Your organic (non-paid) promotional content, meanwhile, can include links to products, promote sales, share when your company was highlighted in a news story, and so forth.
Social Media Lead Generation
As you grow your social media accounts, in numbers of followers and other growth metrics—and as you boost engagement, through more likes, comments, and shares—you also want to strategically bring prospects closer to a sale.
For example, one idea would be to write and publish a blog post on your website that’s an “ultimate guide” on a subject that would interest your target market. Let’s call it The Ultimate Guide to Worry-Free Blue Widgets. You could then create a series of social media posts, each containing one tip from the guide, an eye-catching image—and a link to your blog post. This gets people into the habit of regularly going to your website, which gets users more familiarized with your site itself.

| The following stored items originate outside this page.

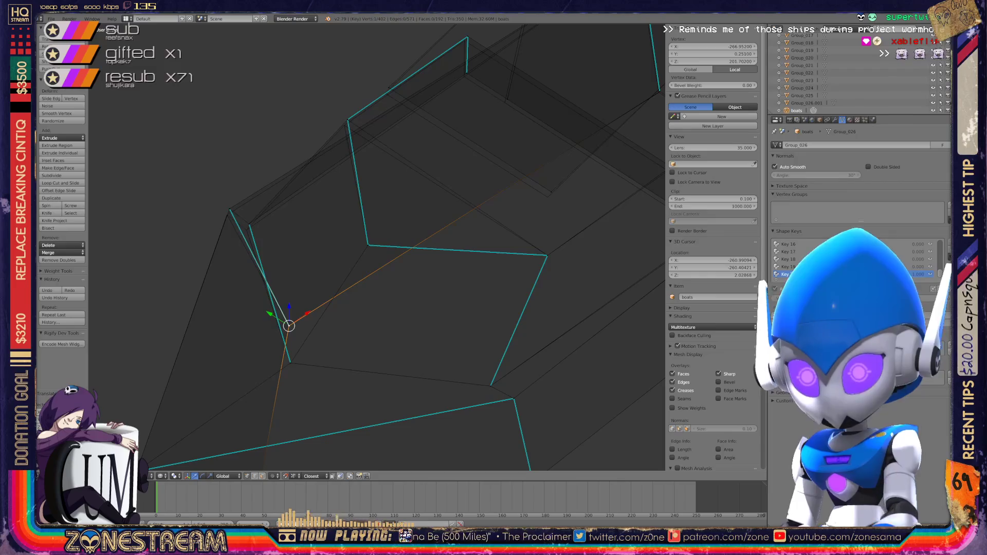
click(249, 224)
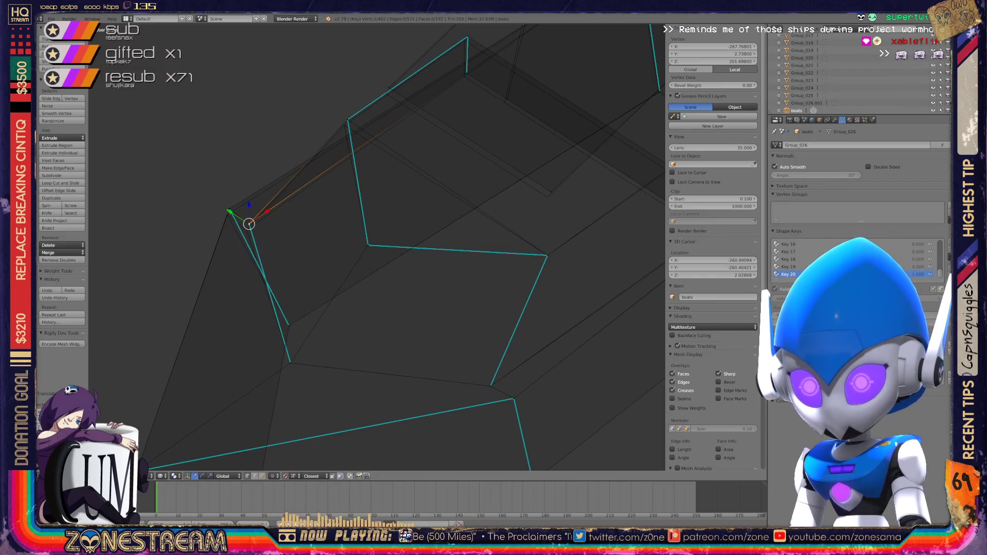
- Move the left corner vertex slightly to a new position
right_click(230, 209)
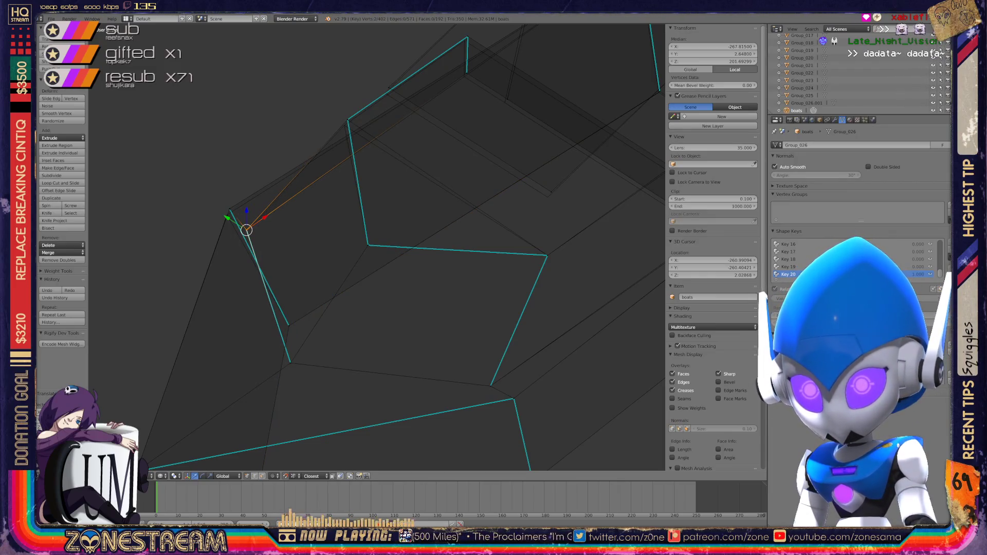
key(g)
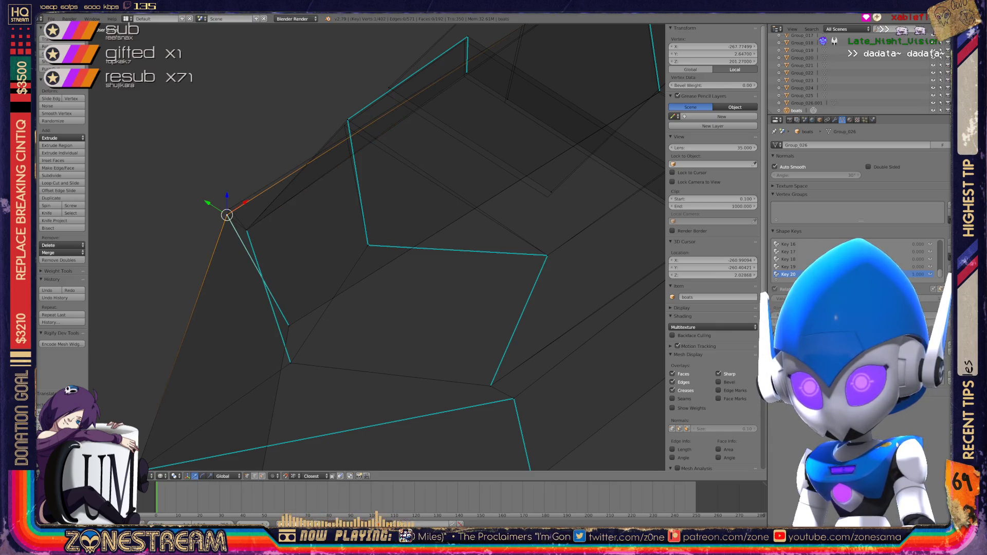
click(226, 215)
mouse_move(227, 215)
shift+middle_down()
mouse_move(173, 236)
mouse_move(190, 273)
shift+middle_up()
scroll(377, 247, up, 4)
- Move the top-left vertex upward to reshape the upper corner
shift+right_click(238, 106)
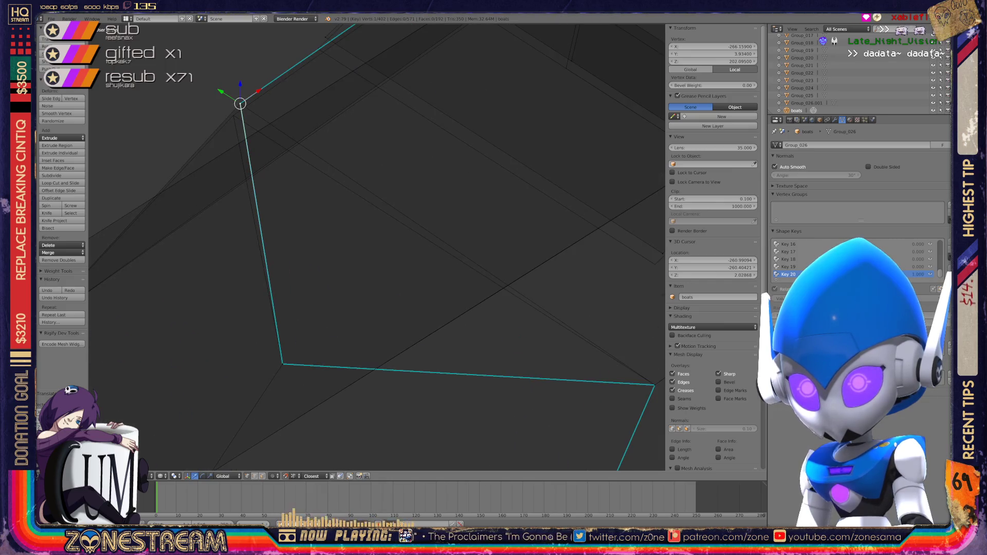
right_click(233, 115)
mouse_move(234, 116)
middle_down()
mouse_move(216, 154)
mouse_move(255, 140)
middle_up()
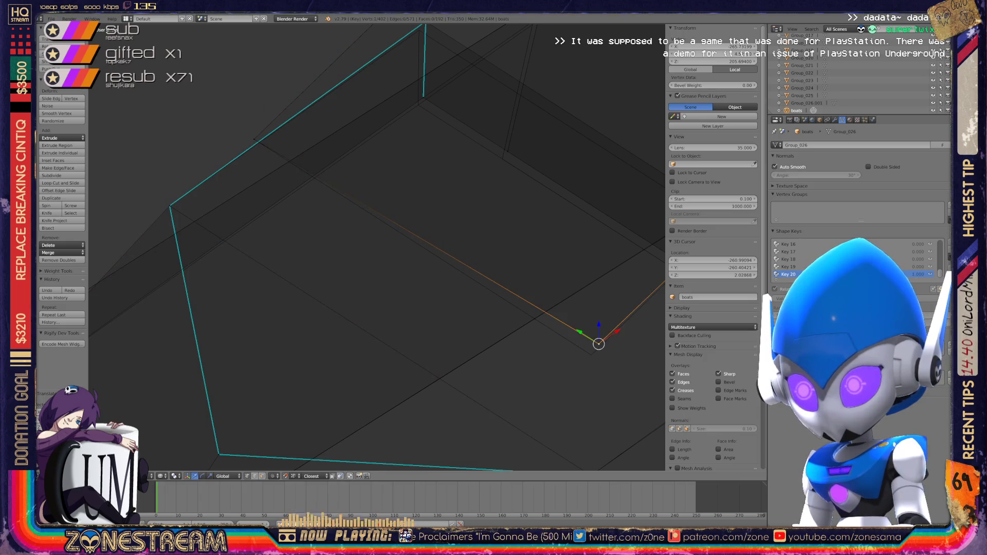
click(589, 353)
scroll(589, 353, down, 5)
scroll(377, 247, up, 4)
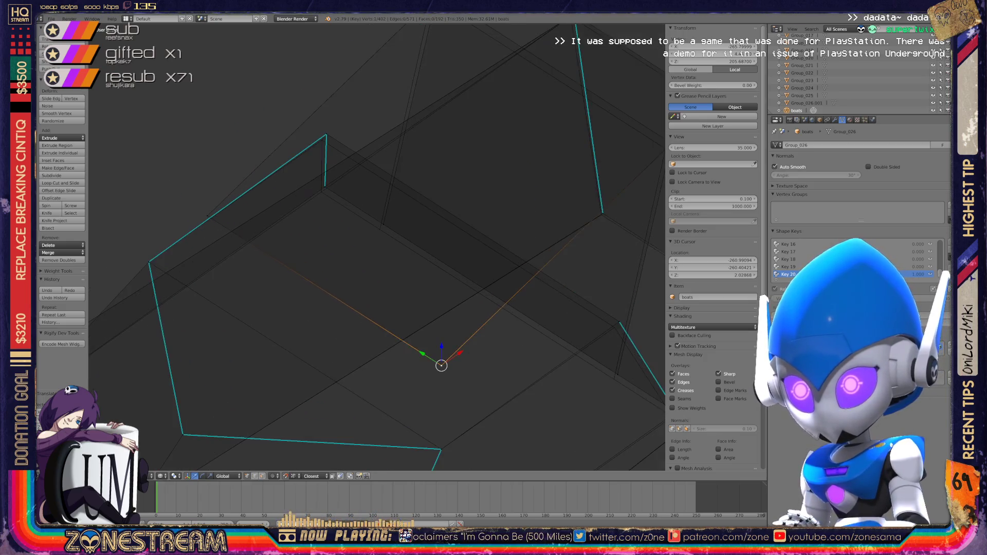
key(g)
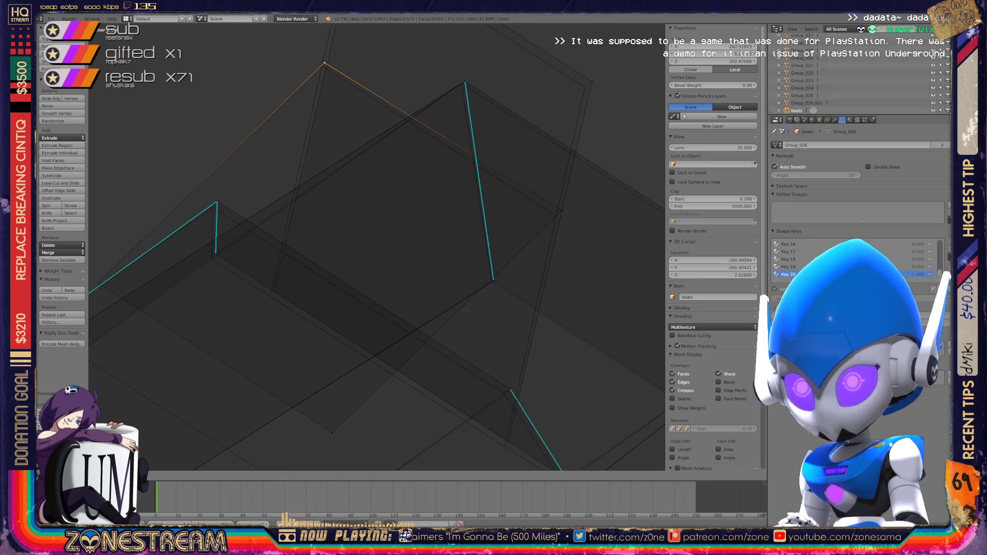
key(Return)
- Nudge the vertex at the top of the shell down-left in small moves
right_click(559, 211)
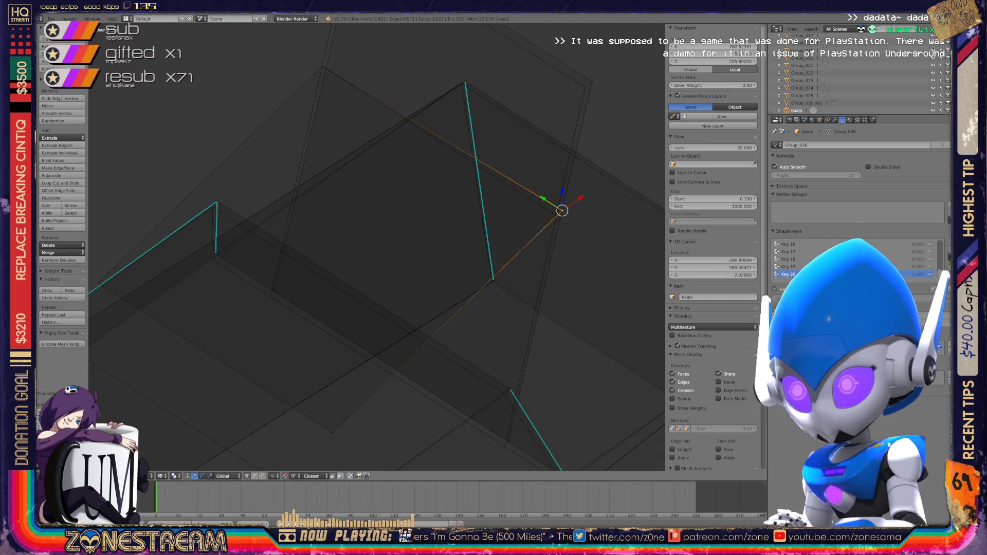
right_click(592, 82)
key(g)
key(Return)
key(g)
key(Return)
- Move the lower vertex of the shell edge up toward the top vertex
shift+middle_drag(376, 247, 408, 298)
right_click(303, 346)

And, at the bottom of this ultimate guide, you could include a call to action that offers an even more in-depth piece of content in exchange for a site visitor’s email address—perhaps one that includes information about blue, red, and green widgets. Let’s call that Who Are You: Red, Green, or Blue?
You can then provide subscribers with a mix of promotional and non-promotional email messages, strategically encouraging them to buy. Rather than a hard sell approach, you could provide an email message that shares the benefits of each color of widgets along with a quiz that helps readers to decide which one better suits their personality.
You can also experiment with posting on social media about the Who Are You: Red, Green, or Blue? download. Are you more successful when you reel in readers through a series of widget tips on your social media channels or does it work just as well to simply offer the free download? What about if you posted your red/green/blue personality quiz on your blog and shared that through social media channels?
Monitor what works. Do more of that. Determine what doesn’t work. How can you tweak it to make it more appealing and effective? Did that help? Test, monitor, test, monitor, all the while deepening your engagement with prospects and customers through your social media strategy.